• SUPPLIED INFORMATION
>>

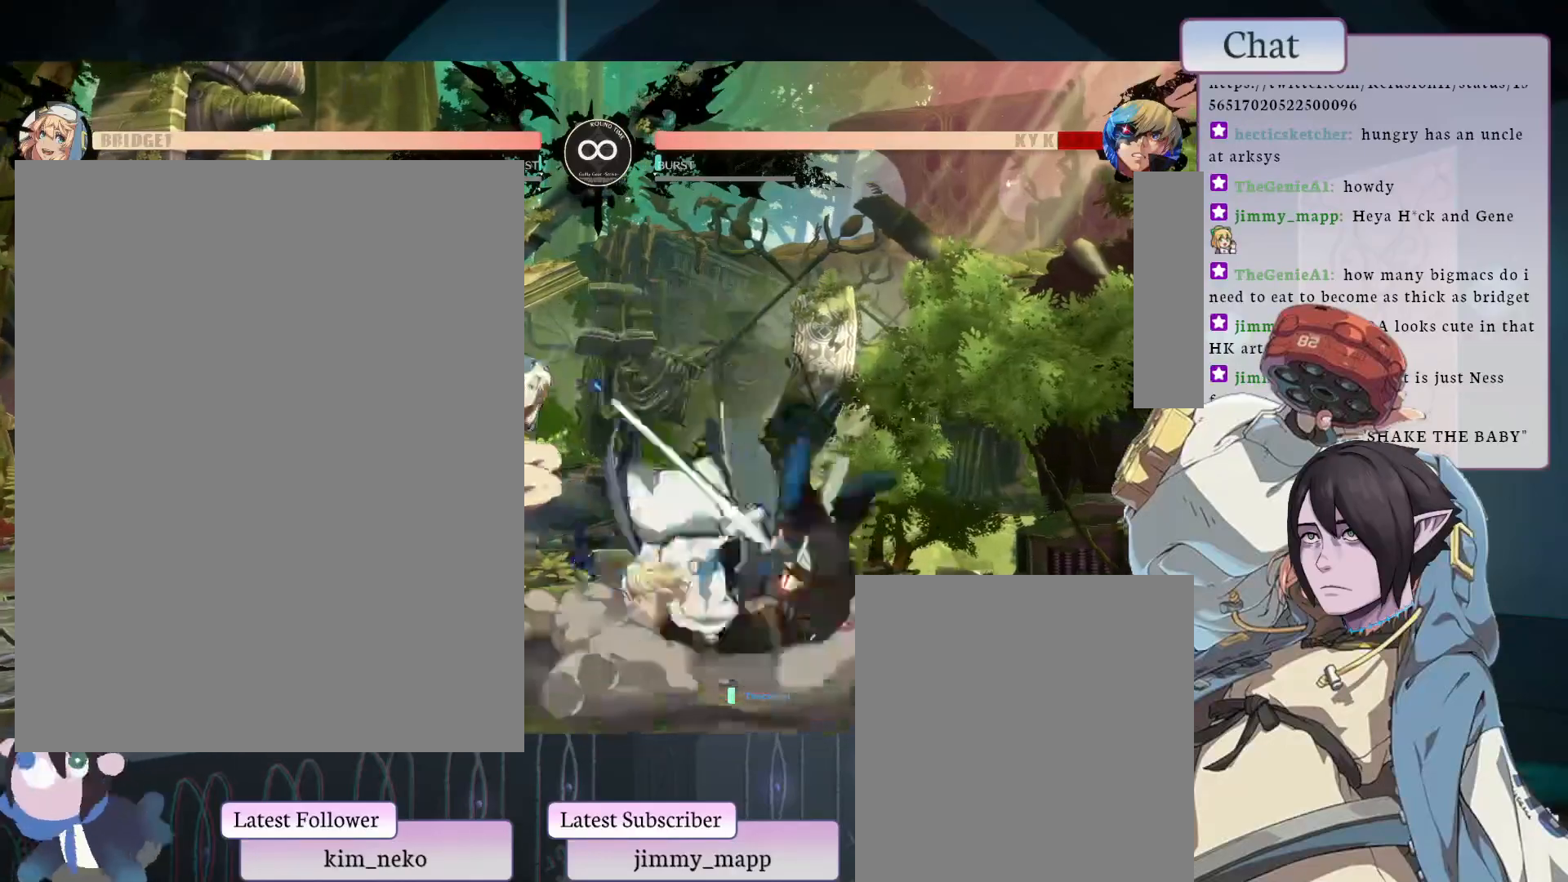
{"buttons": ["TRIANGLE"], "left_stick": "center", "events": [[33, "TRIANGLE", "up"], [467, "TRIANGLE", "down"]]}
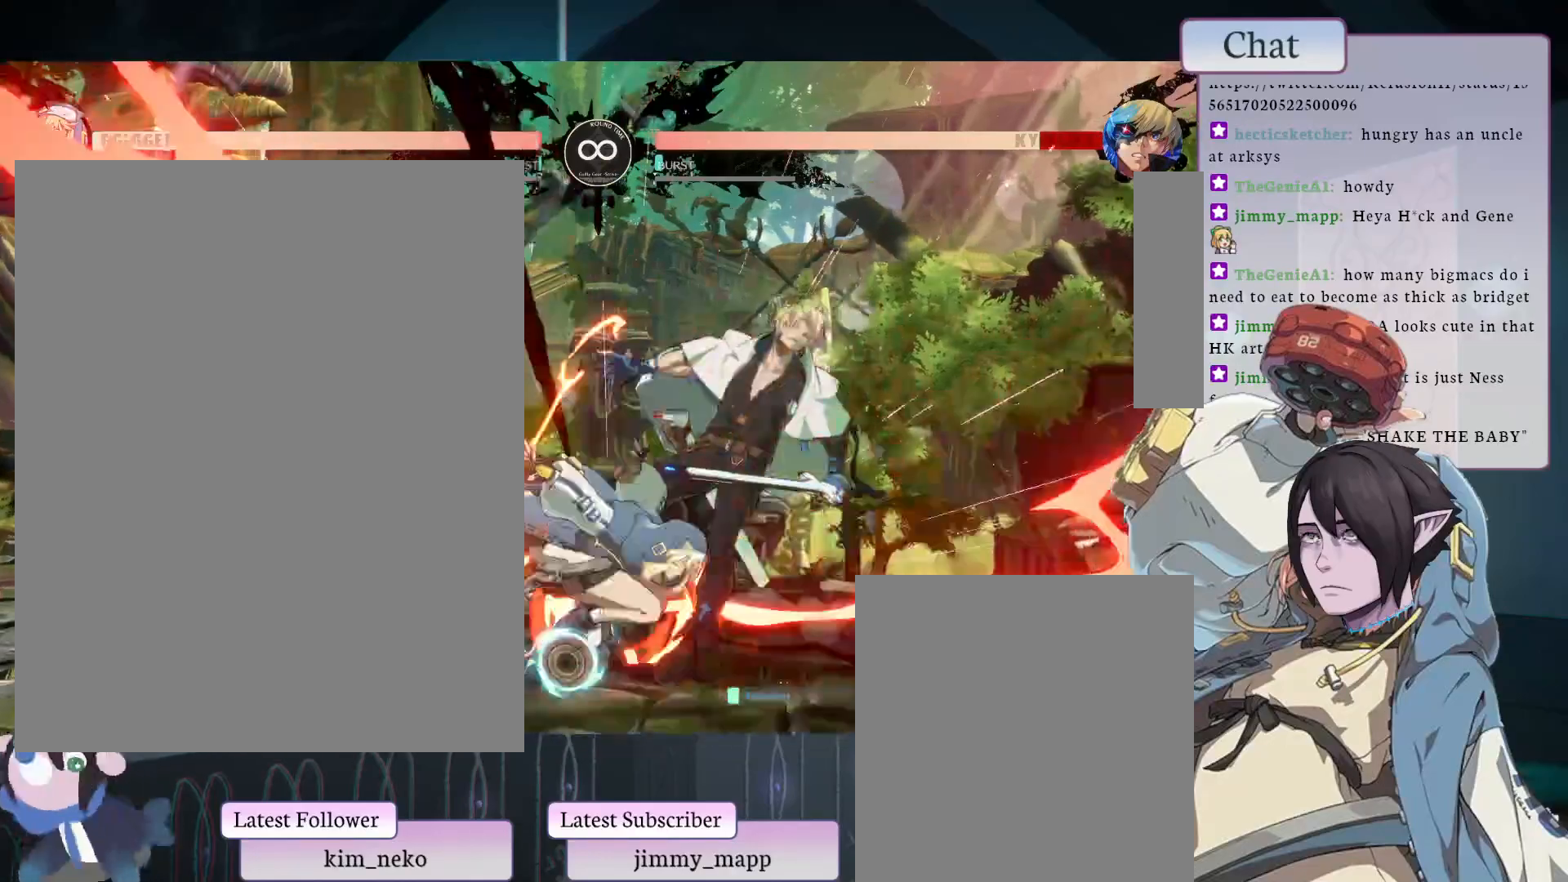
{"buttons": [], "left_stick": "center", "events": [[133, "TRIANGLE", "up"], [200, "TRIANGLE", "down"], [333, "TRIANGLE", "up"], [383, "TRIANGLE", "down"], [433, "TRIANGLE", "up"]]}
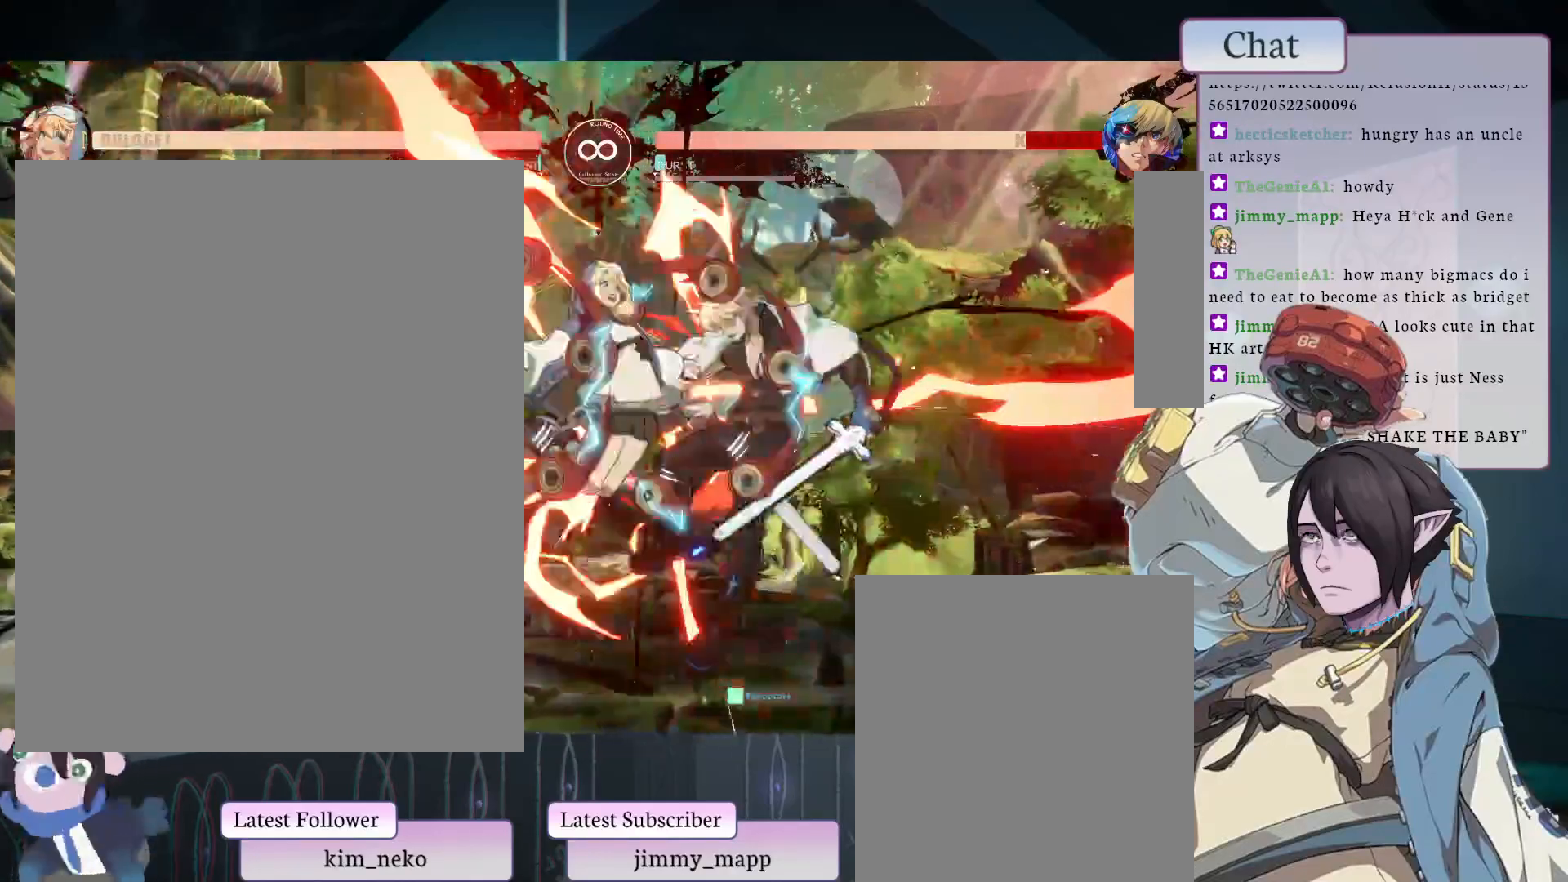
{"buttons": [], "left_stick": "center", "events": [[83, "TRIANGLE", "down"], [200, "TRIANGLE", "up"]]}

<<

Would you retype the listing above exactly, omitting its pictures?

• WRITTEN ANSWER
{"buttons": ["TRIANGLE"], "left_stick": "center", "events": [[33, "TRIANGLE", "up"], [467, "TRIANGLE", "down"]]}
{"buttons": [], "left_stick": "center", "events": [[133, "TRIANGLE", "up"], [200, "TRIANGLE", "down"], [333, "TRIANGLE", "up"], [383, "TRIANGLE", "down"], [433, "TRIANGLE", "up"]]}
{"buttons": [], "left_stick": "center", "events": [[83, "TRIANGLE", "down"], [200, "TRIANGLE", "up"]]}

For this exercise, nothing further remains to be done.